- Liberation of Bostan (codenamed Operation Tariq al-Quds): Part of Iran–Iraq War
| Date | 29 November – 7 December 1981 (1 week and 1 day) |
| Location | Dasht-e-Azadegan, Bostan and west of Susangerd, in Khuzestan, South-West Iran |
| Result | Iranian victory |
| Territorial changes | Iran retakes Bostan area (800 km^{2}). Iran also retakes Chazabeh border checkpoint, reaching Hawizeh Marshes, threatening to cut off Iraqi forces at Susangerd. |

Belligerents
- Iraq: Iran

Commanders and leaders
- Saddam Hussein (President of Iraq): Hossein Kharrazi Mohammad Boroujerdi Gholam Ali Rashid Massoud Monfared Niyaki

Strength
- Unknown: ≈20,000 60 tanks

Casualties and losses
- 1,500–2,500 killed 170 tanks and APCs, 200 vehicles, 13 aircraft, 4 helicopters destroyed. 15 tanks and APCs, 250 vehicles, 30 anti-aircraft pieces, 19 artillery pieces, 12 loaders and bulldozers captured.: 2,500–6,000 killed Dozens of armored vehicles Several AH-1J Cobra helicopters

= Operation Tariq al-Quds =

1981 Iran–Iraq War operation

The Liberation of Bostan, that codenamed Operation Tariq al-Quds (عملیات طریق القدس, meaning "Operation Path to Jerusalem") was a military operation launched by Iran during the Iran–Iraq War to free Bostan in the Khuzestan province. It was fought from 29 November to 7 December 1981 and was carried out jointly by the Iranian Army and the Islamic Revolutionary Guard Corps (IRGC).

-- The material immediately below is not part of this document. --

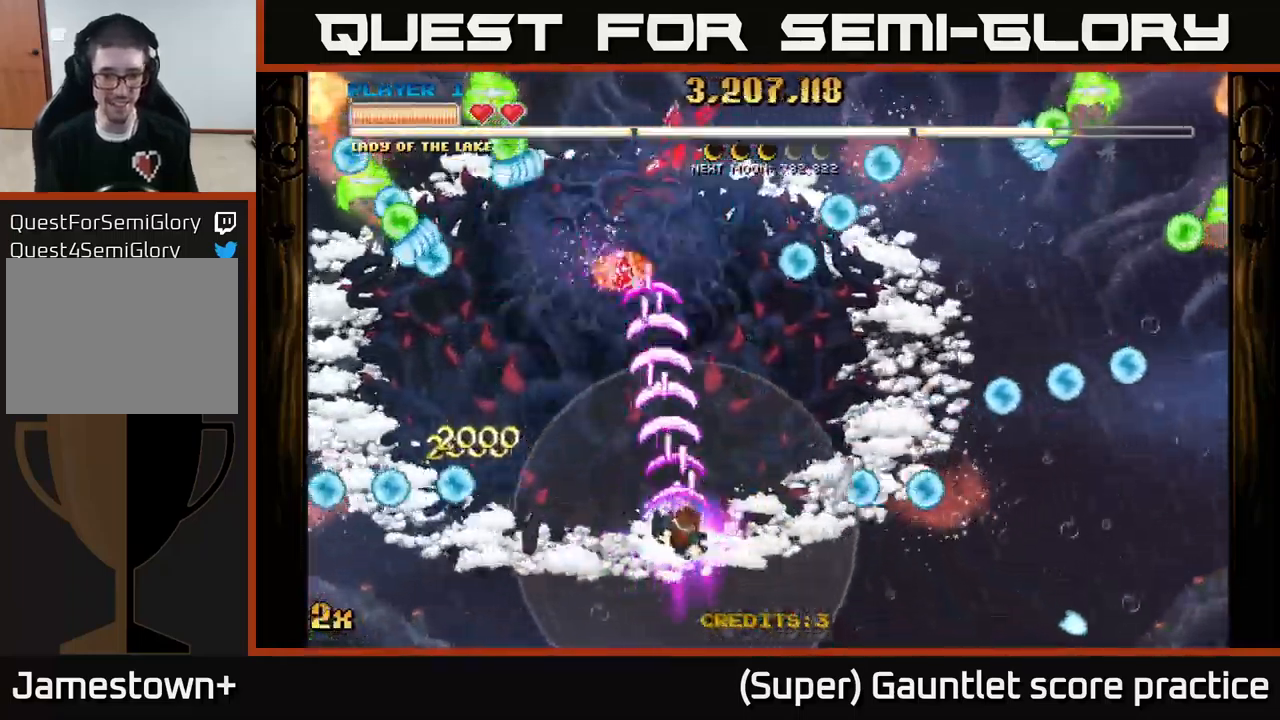
{"buttons": ["A"], "left_stick": "up", "events": [[100, "left_stick", "down-left"], [150, "left_stick", "up-left"], [367, "left_stick", "up"]]}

The operation resulted in the liberation of Bostan and 70 villages. The news of Bostan's liberation was the first such news released during the war. It was labeled by Ayatollah Khomeini, Iran's leader at the time, as "the victory of victories".

== Before the battle ==
Iran initially tried to regain control over Bostan in August 1981 but was not successful.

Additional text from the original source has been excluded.